Mas o perigo da coisa mão está aí, porque então ela ficaria restrita ao âmbito intelectual e entre nós tudo se resolve. O perigo está no direcionamento da censura. Não creio que haja perigo de dissolução da familia causada por livros, mesmo aquêles considerados pornográficos, isto porque num país de analfabetos como infelizmente ainda é o nosso, pouco ou quase nada se lê. E os leitores são sempre maiores de idade e de famílias relativamente abastadas. Daí não acreditar na falsa moral do sr. Plínio Salgado ao dar o seu parecer sôbre o assunto e pedir a censura prévia para os suplementos literários, como se lá estivesse o câncer da depravação dos costumes instalado. Você não acha? O conceito de arte depravada foi, aliás, muito usado por Hitler e suscitou a prisão, a morte e o desterro de centenas de escritores, pintores e escultores da Alemanha. Aqui a coisa está neste pé: serão os escritores responsáveis pela onda de dissolução que atinge, a olhos vistos, no mundo inteiro, uma juventude desesperada, sem horizonte, cuja perspectiva mais otimista é a guerra no Vietname e a mais pessimista o fim da civilização por uma guerra nuclear? Ou pelo contrário, não serão os falsos Catões, que não abrem o leque da esperança para esta juventude os responsáveis mais diretos e acham cômodo jogar nas costas dos escritores a responsabilidade por uma situação que nós não podemos controlar? É muito fácil apreender livros. Com isto salvaremos tudo, solucionaremos as causas profundas da prostituição, tão combatida mas tão aproveitada pelos falsos moralistas? Acho que não. Prefiro, como escritor, travar a luta com os falsos escritores, no plano intelectual. Não aceito, no entanto, que alguém que não tem as minimas condições de sensibilidade e de cultura diga o que é bom e o que é ruim. Prefiro correr o risco, com muito trabalho, aliás. Nós escritores é que temos o direito e o dever de, na luta pelo desenvolvimento da nossa cultura, dizer o que é bom e o que é mau. Temos critérios de valores objetivos para julgar as obras de arte. Não precisamos de tutores políticos, de políticos que não solucionam sequer os problemas... políticos...

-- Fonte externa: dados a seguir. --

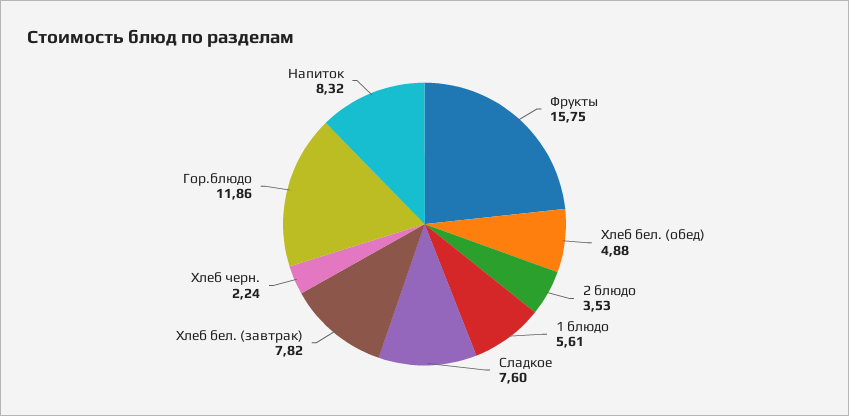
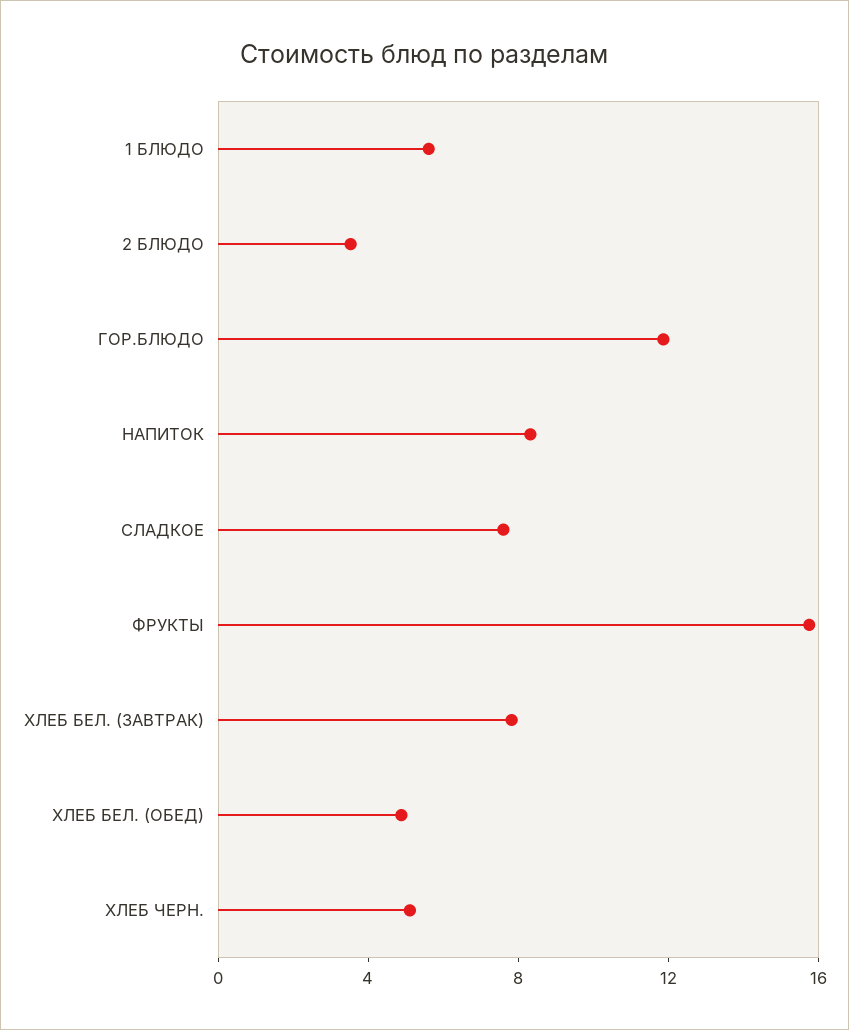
  {
    "Фрукты": 15.75,
    "Хлеб бел. (обед)": 4.88,
    "2 блюдо": 3.53,
    "1 блюдо": 5.61,
    "Сладкое": 7.6,
    "Хлеб бел. (завтрак)": 7.82,
-   "Хлеб черн.": 2.24,
+   "Хлеб черн.": 5,
    "Гор.блюдо": 11.86,
    "Напиток": 8.32
  }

Se todos os problemas que a sociedade atual enfrenta (inclusive a brasileira) fôssem solucionados através da apreensão de livros a coisa seria muito simples. Mas eu não acredito em soluções simplistas. Logo depois de 1937 foram queimados em auto de fé centenas de livros considerados pornográficos. E, por coincidência (?) o sr. Plínio Salgado, então às voltas com o Integralismo, foi quem liderou a queima. E sabe, meu caro, quais livros foram considerados pornográficos? Os de Gilberto Freire, as obras de Antropologia de Artur Ramos, os romances de Raquel de Queirós, Érico Veríssimo, Jorge Amado, José Lins do Rêgo, José Américo, Armando Fontes, e muitos outros. Todos foram queimados em nome dos bons costumes. Se êsses livros são considerados as expressões mais importantes da geração de 30, não o são pela vontade dos censores.

Orgulho-me da minha condição de escritor. Orgulho-me mais ainda da função de escritor. E é por isto que sou contra qualquer tipo de censura. Uso como norma aquelas palavras de Péricles no seu "Discurso aos Atenienses": "Lembrai-vos sempre de que não existe felicidade sem liberdade, e de que o fundamento da liberdade é a coragem".

Bem, o desabafo saiu de um jato só. Aqui se despede por hoje o seu amigo de sempre.